Sidoarjo, Pointernews.id | 19 Juni 2025 – Di tengah padatnya rutinitas sebagai Ketua Badan Amil Zakat Nasional (Baznas) Kabupaten Sidoarjo, M. Chasbil Aziz Salju Sodar atau yang akrab disapa Gus Jazuk, menunjukkan komitmen luar biasa terhadap misi kemanusiaan. Pada Kamis, 19 Juni 2025, Gus Jazuk menyisihkan waktu khusus untuk terjun langsung ke lapangan, menyambangi rumah-rumah warga kurang mampu di Kecamatan Jabon dalam rangkaian program Sidoarjo Peduli.
Berbeda dari penyaluran bantuan yang kerap dilakukan secara seremonial, kali ini Gus Jazuk mengusung pendekatan door to door. Ia mendatangi satu per satu rumah penerima manfaat, khususnya para lansia yang hidup dalam keterbatasan dan kondisi terlantar. Total tujuh lansia berusia di atas 65 tahun menerima langsung bantuan biaya fakir dari Baznas Sidoarjo.
Adapun para penerima manfaat yang dikunjungi secara langsung oleh Gus Jazuk antara lain: Ibu Djaimah dari Desa Jemirahan, Bapak Joyo dari Desa Balongtani, Ibu Ngatimah dari Desa Semambung, Ibu Fatemah dari Desa Jemirahan, Mbah Sumidah dari Dusun Kademangan, Desa Jemirahan, Ibu Musalma dan Bapak Jainuri dari Desa Kedungcangkring.
Dengan penuh empati dan kehangatan, Gus Jazuk berinteraksi langsung, mendengarkan keluh kesah mereka, dan menyerahkan bantuan secara personal. “Bantuan biaya fakir ini merupakan bentuk kepedulian kami bagi para lansia yang memang sangat membutuhkan perhatian khusus,” ungkapnya saat menyapa salah satu penerima manfaat.
Ia juga menambahkan, “Dengan mendatangi mereka secara langsung, kami ingin memastikan bahwa bantuan benar-benar sampai kepada yang berhak dan mereka merasa dihargai sebagai bagian penting dari masyarakat kita.”
Program bantuan biaya fakir ini merupakan agenda rutin Baznas Sidoarjo, khusus ditujukan untuk warga lanjut usia yang hidup dalam kondisi sulit, tidak memiliki penghasilan tetap, dan kerap tinggal sendirian. Sebelum bantuan disalurkan, setiap calon penerima manfaat menjalani proses assessment menyeluruh untuk menjamin distribusi zakat tepat sasaran, transparan, dan bertanggung jawab.
Kehadiran Baznas Sidoarjo di tengah masyarakat memberikan harapan baru bagi mereka yang kerap terpinggirkan. Salah satu penerima manfaat, Ibu Djaimah dari Desa Jemirahan, tak kuasa menahan haru. “Saya sangat bersyukur atas perhatian ini. Bantuan ini sangat berarti untuk kebutuhan sehari-hari saya,” ujarnya lirih.

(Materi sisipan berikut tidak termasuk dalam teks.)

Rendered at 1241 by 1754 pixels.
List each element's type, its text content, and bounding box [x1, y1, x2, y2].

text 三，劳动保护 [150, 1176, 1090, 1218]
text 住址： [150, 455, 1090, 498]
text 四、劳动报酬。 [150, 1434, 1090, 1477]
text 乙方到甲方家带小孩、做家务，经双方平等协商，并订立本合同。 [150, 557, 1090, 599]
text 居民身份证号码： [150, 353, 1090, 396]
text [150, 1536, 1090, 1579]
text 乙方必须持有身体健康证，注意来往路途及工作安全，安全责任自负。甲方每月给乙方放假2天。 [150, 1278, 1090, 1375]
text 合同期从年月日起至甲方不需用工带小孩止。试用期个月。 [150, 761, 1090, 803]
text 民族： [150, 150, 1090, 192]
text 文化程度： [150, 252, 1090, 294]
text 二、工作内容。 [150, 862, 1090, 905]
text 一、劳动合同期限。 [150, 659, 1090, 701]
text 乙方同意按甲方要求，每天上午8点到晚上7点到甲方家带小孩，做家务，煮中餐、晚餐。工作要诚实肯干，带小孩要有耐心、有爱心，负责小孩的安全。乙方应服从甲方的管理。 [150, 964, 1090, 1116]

Langkah nyata Baznas Sidoarjo ini menjadi bukti bahwa zakat tidak hanya sekadar kewajiban, melainkan juga panggilan kemanusiaan. Melalui interaksi langsung, rasa peduli dan solidaritas pun tumbuh. Lebih dari sekadar memberikan bantuan finansial, Gus Jazuk dan tim Baznas menghadirkan harapan serta semangat hidup baru bagi para lansia yang selama ini hidup dalam keterbatasan.
Semangat yang dibawa Baznas Sidoarjo dalam program Sidoarjo Peduli ini diharapkan terus menjadi inspirasi dan teladan. Amanah yang dijalankan dengan penuh tanggung jawab ini mencerminkan bahwa kekuatan zakat bukan hanya soal angka, tetapi bagaimana ia menjadi solusi nyata bagi persoalan sosial di tengah masyarakat.
Dengan keteladanan seperti ini, Sidoarjo tak hanya membangun wilayahnya secara fisik, tetapi juga memperkuat fondasi sosial yang lebih manusiawi dan berkeadilan. Red (el/ynr).